Para Fernando Hernández Velásquez, quien lleva ocho meses como delegado del INM en Quintana Roo, no existe red alguna de tráfico de indocumentados que opere en el estado. Lo que existe, asegura, es un arribo de cubanos que "no se puede contener, no se puede parar, pero sí se puede controlar".
Cifra negra
La mañana del 19 de marzo el velador del hotel Media Luna, localizado en Isla Mujeres, encontró abandonada en la playa del lugar una embarcación hechiza en la que sólo había huellas de sus tripulantes. La nave traía dos motores fuera de borda, dentro había cinco bidones con rastros de combustible, ropa de hombre regada por todos lados y un chaleco salvavidas. De acuerdo con la capitanía del puerto, la nave de ocho metros de largo estaba acondicionada para una capacidad de seis a ocho tripulantes.
Los propietarios del hotel solicitaron a la capitanía del puerto les permitiera quedarse con la lancha, pues querían acondicionarla como jardinera. Cuando José Luis Ibarra Rojo escuchó la petición, recordó que el muelle del sitio a su cargo era un aparcadero improvisado de lanchas cubanas, pues durante 2006 llegó a haber hasta 16 balsas y aceptó la petición.
El pasado martes 6 de marzo Isla Mujeres fue escenario de una persecución policiaca de cinco balseros que arribaron a plena luz del día a un predio localizado entre playa Acapulquito y el antiguo basurero. Dos fueron detenidos y tres corrieron; más tarde uno fue capturado cuando se escondía en una obra en construcción y otro en un manglar; el quinto logró escapar sin que se sepa de su paradero.

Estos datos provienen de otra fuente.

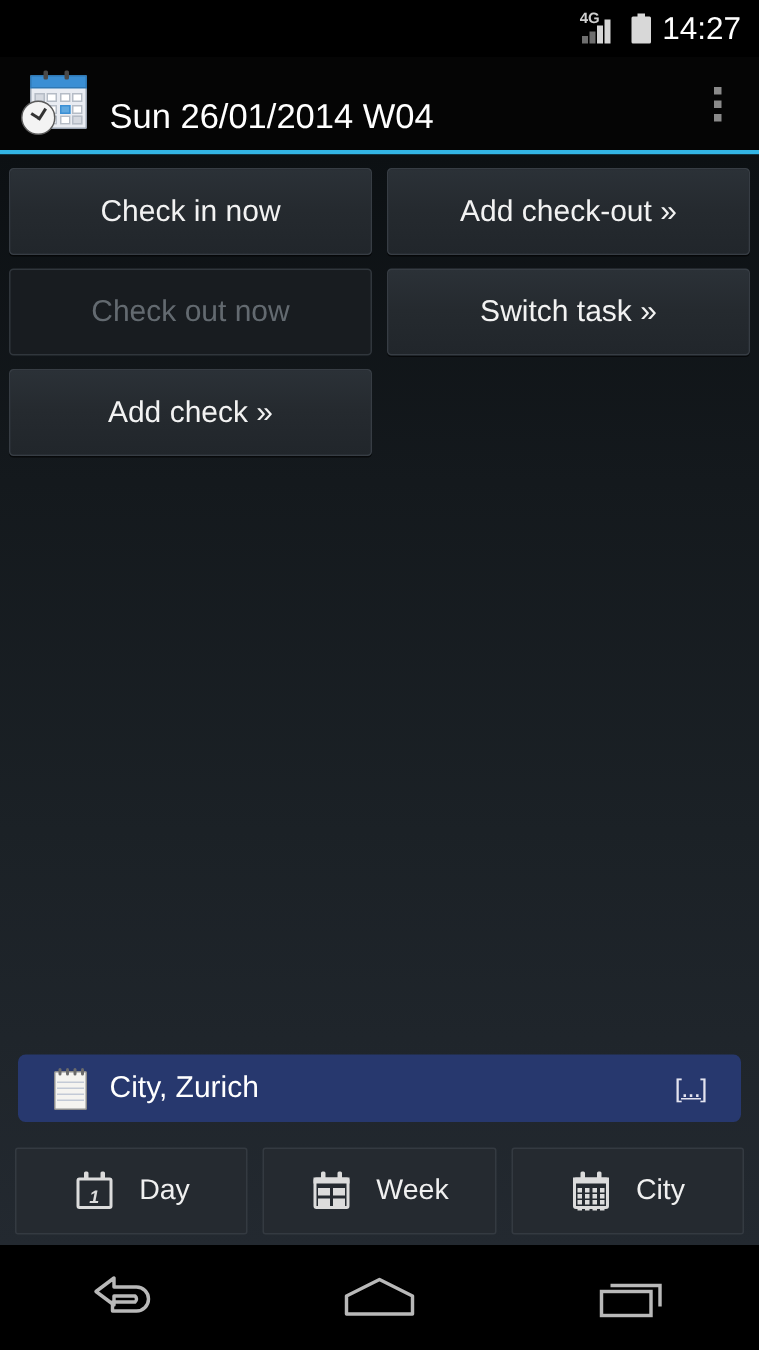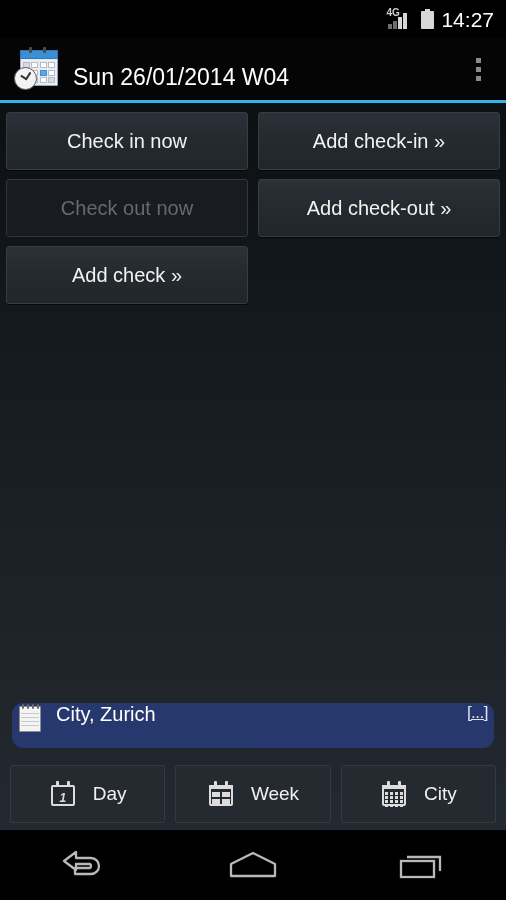"Add check-in »" div.btn { html: <div>Add check-in »</div> -> none }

"Se está haciendo más común ver cubanos por todas partes", dice Carlos Gómez, vigilante del hotel Dreams en Cancún, donde hace unas semanas aparecieron "perdidos" por los pasillos del hotel 11 "balseros" que horas antes habían encallado en la playa. Días después a la altura de plaza Forum, en plena zona hotelera, encalló otra lancha con 12 cubanos.
Para el delegado de migración, de existir una red de tráfico de isleños ya habrían actuado. Lo que no se ha hecho, reconoce, es dar con el paradero de los tres cubanos que en mayo pasado "escaparon" de la estación migratoria de Chetumal y uno más que lo hizo en julio, en circunstancias poco claras, en la sala de resguardo del aeropuerto de Cancún.